Action item:
For each statement, say whether it agrees with the thread below by answering yes or no and quoting the words that decide it. 1. A burnt item is never quizzed again. 2. KaniWani requires learned kanji to be added by hand. 3. Being quizzed on everything in WaniKani at one second per item, with no mistakes, would take under four hours.

Passage:
The purpose of burning items is to indicate that they’re indelibly burned into your soul, but are they? I guess I can’t imagine forgetting how to spell car, or even dictionary, but is it the same sort of thing?
In your experience, are your burned items things that you can’t imagine ever forgetting?
Does this mean that if a Level 60 user keeps going, eventually they’ll just run out of reviews because they “know everything”?
A burnt item will never get requizzed, so yes a lvl 60 will eventually run out of reviews.
I don’t believe the idea of a burnt item is that you ‘know’ it, more that in your other studies, when you come across that kanji, you’ll be sort of close to recalling it. Also burnt items will often come up as part of other words, so WK will give you chances to study older items.
Yah, the idea is to keep using what you’ve learnt in the real world, otherwise it’ll leak out of your brain, just like everything else. Read stuff, basically.
Gotta build The Ultimate WaniKani Ironman Challenge. An addon that quizzes you on every single radical, kanji, and vocabulary word you’ve ever learned. Can you break 90% accuracy on the dreaded level 60 mode?
Assuming you can answer each item in a second, and you get perfect accuracy (so, no having to do anything twice), being quizzed on everything in WaniKani would take a little over four hours and forty-five minutes.
This made me think about the idea of the WK team launching a handwriting “version” to learn how to write kanji. Sure, it’s not innovative at all. There are other programs out there. But I doubt it would be hard to maintain as a product, since Wanikani already has a system for kanji. I bet that a lot of users from WK would never even check other (free) resources and just use the program because it’s from WK.
I use KaniWani with a handwrite keyboard. So that’s pretty much exactly what you’re talking about. Helps greatly because it updates your WK vocab lists. Unlike third party apps, you don’t need to add learnt Kanji manually
Wanikani API → dump learned items to Anki, use stroke order plugin. I know it goes against the “hand writing is pointless argument”, but it’s much easier to know why 未 is not 末 when you learn to write.

Recorded data:
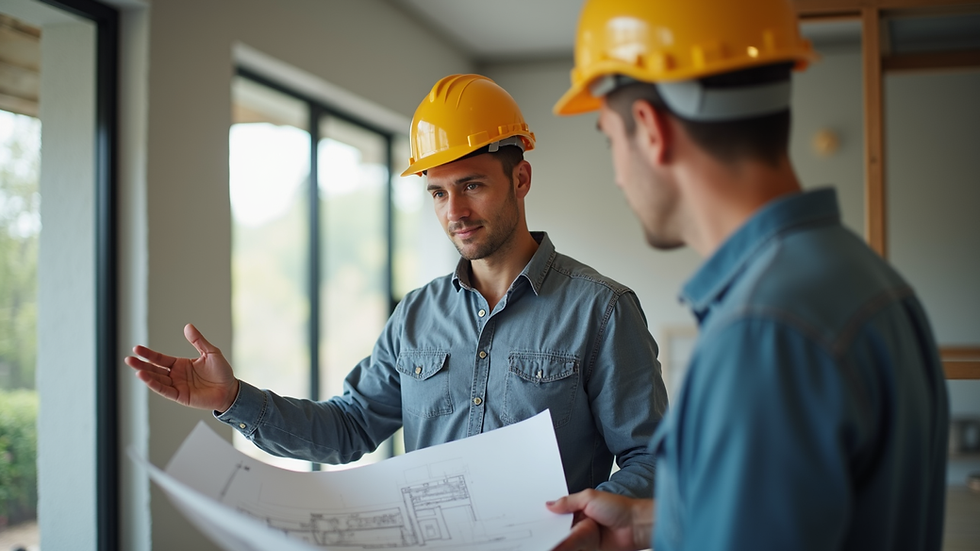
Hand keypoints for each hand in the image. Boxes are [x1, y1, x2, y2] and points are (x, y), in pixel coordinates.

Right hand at [125, 323, 239, 412]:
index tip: (136, 348)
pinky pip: (165, 390)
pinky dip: (155, 385)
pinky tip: (146, 378)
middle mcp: (176, 375)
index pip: (160, 359)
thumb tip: (187, 326)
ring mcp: (177, 386)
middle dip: (141, 364)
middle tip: (129, 359)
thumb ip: (198, 341)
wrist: (230, 389)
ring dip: (146, 375)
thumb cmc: (221, 372)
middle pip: (155, 369)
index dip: (149, 354)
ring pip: (157, 380)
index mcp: (180, 364)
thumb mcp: (210, 352)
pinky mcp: (181, 396)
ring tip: (135, 368)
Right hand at [546, 490, 653, 550]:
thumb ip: (569, 502)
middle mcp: (579, 524)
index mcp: (578, 509)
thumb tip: (550, 505)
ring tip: (545, 544)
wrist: (636, 526)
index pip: (557, 515)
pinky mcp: (589, 549)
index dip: (546, 519)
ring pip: (565, 542)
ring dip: (556, 542)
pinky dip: (565, 548)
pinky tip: (557, 548)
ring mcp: (584, 538)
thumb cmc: (619, 507)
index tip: (534, 522)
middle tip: (537, 537)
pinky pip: (574, 550)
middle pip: (559, 530)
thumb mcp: (590, 497)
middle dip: (548, 533)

Written response:
1. Yes: "A burnt item will never get requizzed"
2. No: "Unlike third party apps, you don’t need to add learnt Kanji manually"
3. No: "would take a little over four hours and forty-five minutes"